And I use 'uname -a' the kernel have SMP, but how to change to "Hugemem" kernel in rhel6.Thank!
On fc12(kernel:2.6.32),there is a rpm package called kernel-PAE ,when the system has no PAE ,the recognized total memory is 4GB,after install kernel-PAE the recognized total memory is 32GB.
Compile kernel on rhel6(kernel:2.6.32) cannot produce package kernel-PAE,but rhel6 has a PAE enabled kernel by default,and now the recognized total memory is 16GB,why,(I know the PAE is integrated in kernel ,or the recognized total memory will be 4GB), why it is not 32GB.
32 bit PAE gives the kernel the physical ability to use up to 64GB of ram but ...
Linux normally divides the 4GB virtual address space into 3GB user mode and 1GB kernel mode. Linux needs to keep some data about each 4KB chunk of physical ram and it needs to keep all that data in kernel virtual memory. With too much physical memory, your 1GB of kernel virtual memory would be full and the system won't work.
There are many details I don't understand. Versions of the kernel might vary significantly in how space efficiently they store physical ram control data. They may also vary in how optimistic/pessimistic they are in expecting other demands on kernel virtual memory to vary with the amount of physical memory (more physical memory means more processes in memory at once and more files open, etc. meaning more demands on kernel virtual memory).
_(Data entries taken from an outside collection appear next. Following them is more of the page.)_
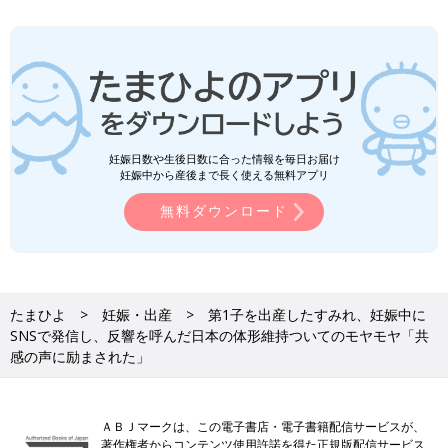
妊娠日数や生後日数に合った情報を毎日お届け
妊娠中から産後まで長く使える無料アプリ
無料ダウンロード
たまひよ
妊娠・出産
第1子を出産したすみれ、妊娠中に
SNSで発信し、反響を呼んだ日本の体形維持ついてのモヤモヤ「共
感の声に励まされた」
ＡＢＪマークは、この電子書店・電子書籍配信サービスが、
著作権者からコンテンツ使用許諾を得た正規版配信サービス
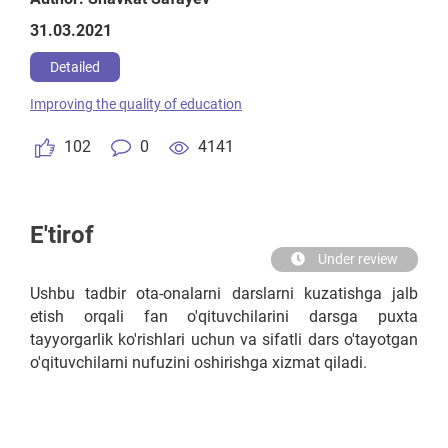
31.03.2021
Detailed
Improving the quality of education
102
0
4141
E'tirof
Under review
Ushbu tadbir ota-onalarni darslarni kuzatishga jalb
etish orqali fan o'qituvchilarini darsga puxta
tayyorgarlik ko'rishlari uchun va sifatli dars o'tayotgan
o'qituvchilarni nufuzini oshirishga xizmat qiladi.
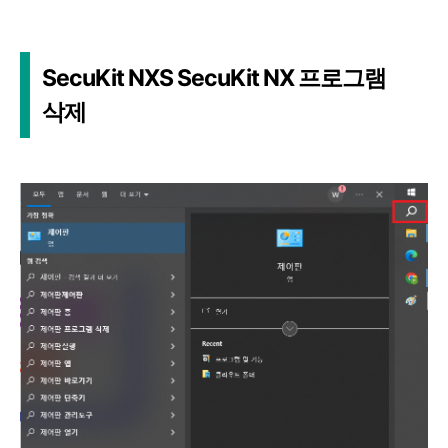
SecuKit NXS SecuKit NX 프로그램
삭제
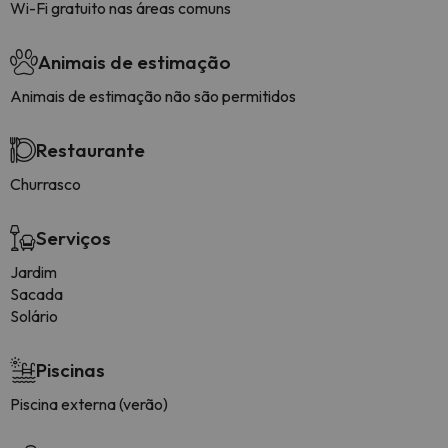
Wi-Fi gratuito nas áreas comuns
Animais de estimação
Animais de estimação não são permitidos
Restaurante
Churrasco
Serviços
Jardim
Sacada
Solário
Piscinas
Piscina externa (verão)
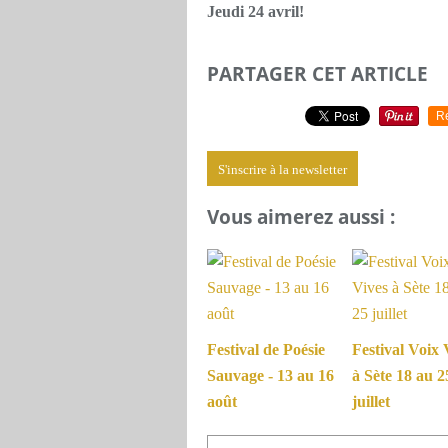
Jeudi 24 avril!
PARTAGER CET ARTICLE
R
S'inscrire à la newsletter
Vous aimerez aussi :
Festival de Poésie
Festival Voix 
Sauvage - 13 au 16
à Sète 18 au 2
août
juillet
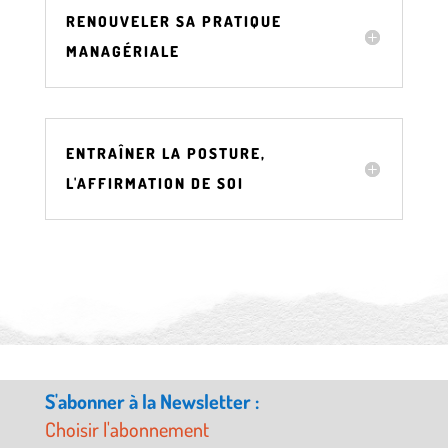
RENOUVELER SA PRATIQUE
MANAGÉRIALE
ENTRAÎNER LA POSTURE,
L'AFFIRMATION DE SOI
S'abonner à la Newsletter :
Choisir l'abonnement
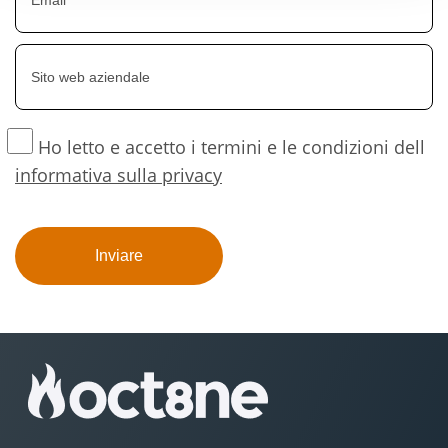
Ho letto e accetto i termini e le condizioni dell
informativa sulla privacy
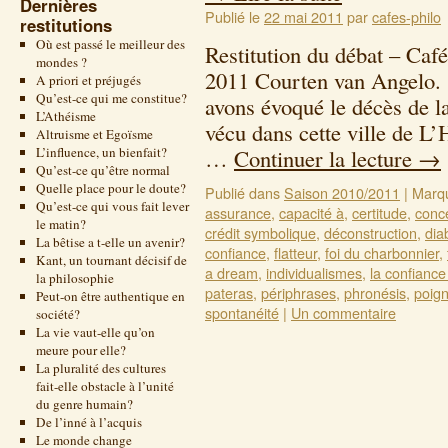
Dernières
Publié le
22 mai 2011
par
cafes-philo
restitutions
Où est passé le meilleur des
Restitution du débat – Café
mondes ?
2011 Courten van Angelo. 
A priori et préjugés
Qu’est-ce qui me constitue?
avons évoqué le décès de l
L’Athéisme
vécu dans cette ville de L
Altruisme et Egoïsme
L’influence, un bienfait?
…
Continuer la lecture
→
Qu’est-ce qu’être normal
Quelle place pour le doute?
Publié dans
Saison 2010/2011
|
Marq
Qu’est-ce qui vous fait lever
assurance
,
capacité à
,
certitude
,
conce
le matin?
crédit symbolique
,
déconstruction
,
dia
La bêtise a t-elle un avenir?
confiance
,
flatteur
,
foi du charbonnier
,
Kant, un tournant décisif de
a dream
,
individualismes
,
la confiance
la philosophie
pateras
,
périphrases
,
phronésis
,
poig
Peut-on être authentique en
spontanéité
|
Un commentaire
société?
La vie vaut-elle qu’on
meure pour elle?
La pluralité des cultures
fait-elle obstacle à l’unité
du genre humain?
De l’inné à l’acquis
Le monde change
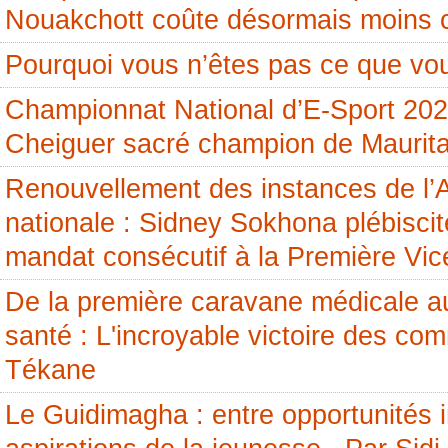
Nouakchott coûte désormais moins 
Pourquoi vous n’êtes pas ce que vou
Championnat National d’E-Sport 20
Cheiguer sacré champion de Maurita
Renouvellement des instances de l
nationale : Sidney Sokhona plébisci
mandat consécutif à la Première Vic
De la première caravane médicale a
santé : L'incroyable victoire des c
Tékane
Le Guidimagha : entre opportunités i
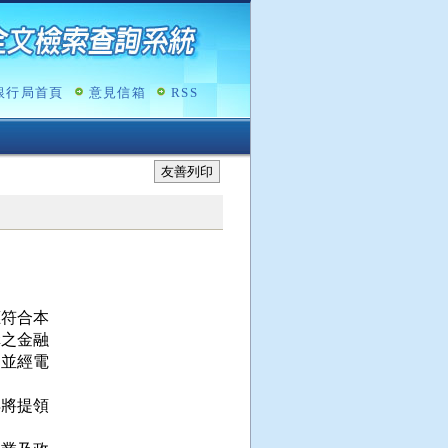
銀行局首頁
意見信箱
RSS
友善列印
符合本

之金融

並經電

將提領


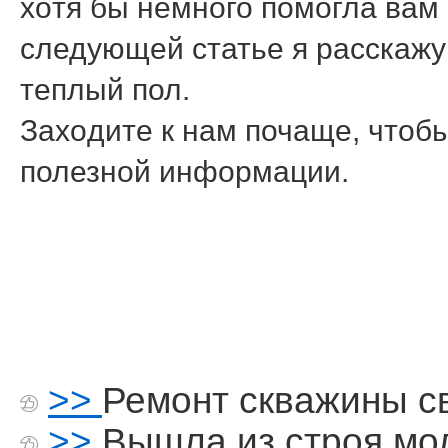
хοтя бы немного помогла вам
следующей статье я расскажу 
теплый пол.
Захοдите к нам почаще, чтοбы
полезной информации.
>>
Ремонт скважины с
>>
Вышла из строя мо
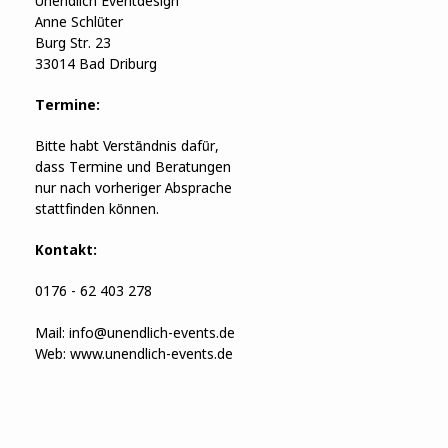
Unendlich Eventdesign
Anne Schlüter
Burg Str. 23
33014 Bad Driburg
Termine:
Bitte habt Verständnis dafür,
dass Termine und Beratungen
nur nach vorheriger Absprache
stattfinden können.
Kontakt:
0176 - 62 403 278
Mail:
info@unendlich-events.de
Web:
www.unendlich-events.de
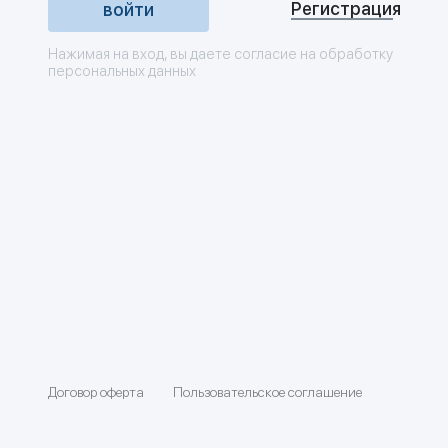
Регистрация
Нажимая на вход, вы даете согласие на обработку
персональных данных
Договор оферта
Пользовательское соглашение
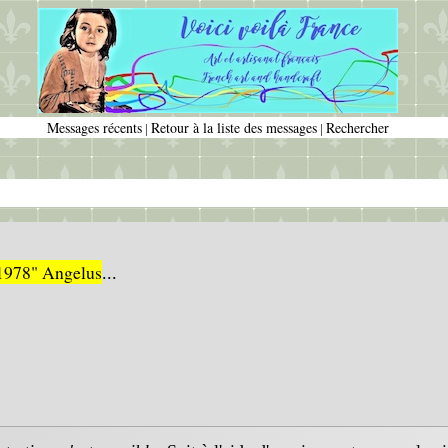
Messages récents
Retour à la liste des messages
Rechercher
|
|
1978" Angelus
...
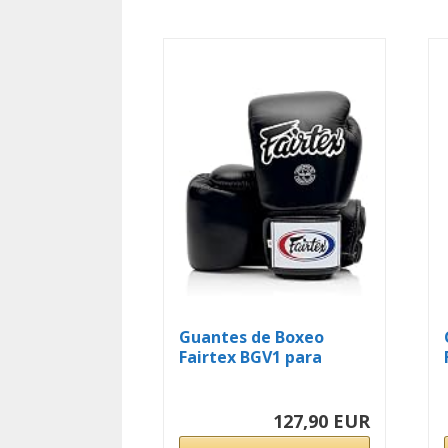
Guantes de Boxeo
Fairtex BGV1 para
Entrenamiento y...
127,90 EUR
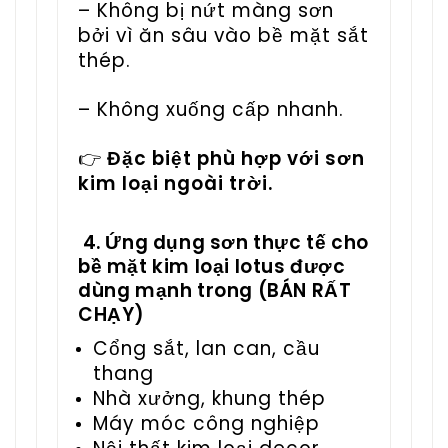
– Không bị nứt màng sơn
bởi vì ăn sâu vào bề mặt sắt
thép.
– Không xuống cấp nhanh.
👉
Đặc biệt phù hợp với sơn
kim loại ngoài trời.
4. Ứng dụng sơn thực tế cho
bề mặt kim loại lotus được
dùng mạnh trong (BÁN RẤT
CHẠY)
Cổng sắt, lan can, cầu
thang
Nhà xưởng, khung thép
Máy móc công nghiệp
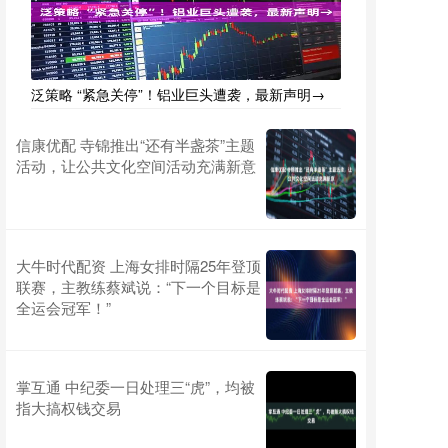
泛策略 “紧急关停”！铝业巨头遭袭，最新声明→
信康优配 寺锦推出“还有半盏茶”主题
活动，让公共文化空间活动充满新意
大牛时代配资 上海女排时隔25年登顶
联赛，主教练蔡斌说：“下一个目标是
全运会冠军！”
掌互通 中纪委一日处理三“虎”，均被
指大搞权钱交易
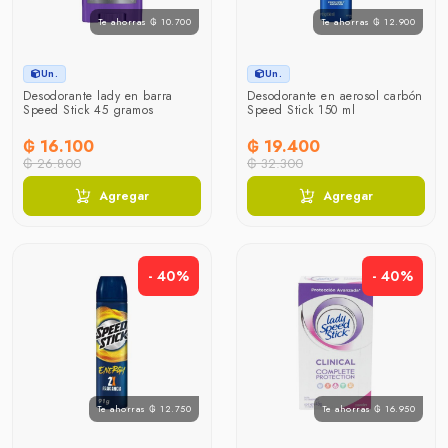
Te ahorras ₲ 10.700
Te ahorras ₲ 12.900
Un.
Un.
Desodorante lady en barra
Desodorante en aerosol carbón
Speed Stick 45 gramos
Speed Stick 150 ml
₲ 16.100
₲ 19.400
₲ 26.800
₲ 32.300
Agregar
Agregar
- 40%
- 40%
Te ahorras ₲ 12.750
Te ahorras ₲ 16.950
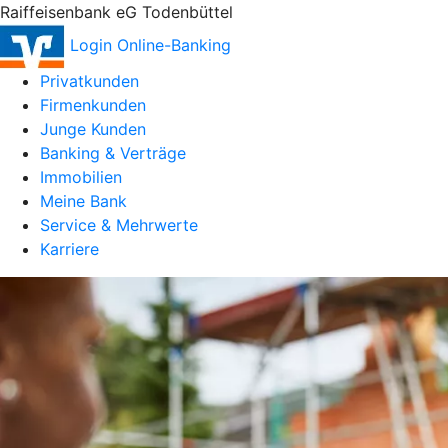
Raiffeisenbank eG Todenbüttel
Login Online-Banking
Privatkunden
Firmenkunden
Junge Kunden
Banking & Verträge
Immobilien
Meine Bank
Service & Mehrwerte
Karriere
There is a kernel build option that reduces user virtual memory to 2GB in order to increase kernel virtual memory to 2GB, which ought to more than double the amount of physical ram the kernel can manage. That should be fairly problem free as long as none of your processes need more than 2GB virtual user mode memory.
Hugemem was an option to separate the virtual address space so the kernel has 4GB and user mode also has 4GB. That was an ugly kludge, far worse than switching to 64 bit. I don't know if it is usable by rebuilding a newer kernel or whether it is more seriously obsolete.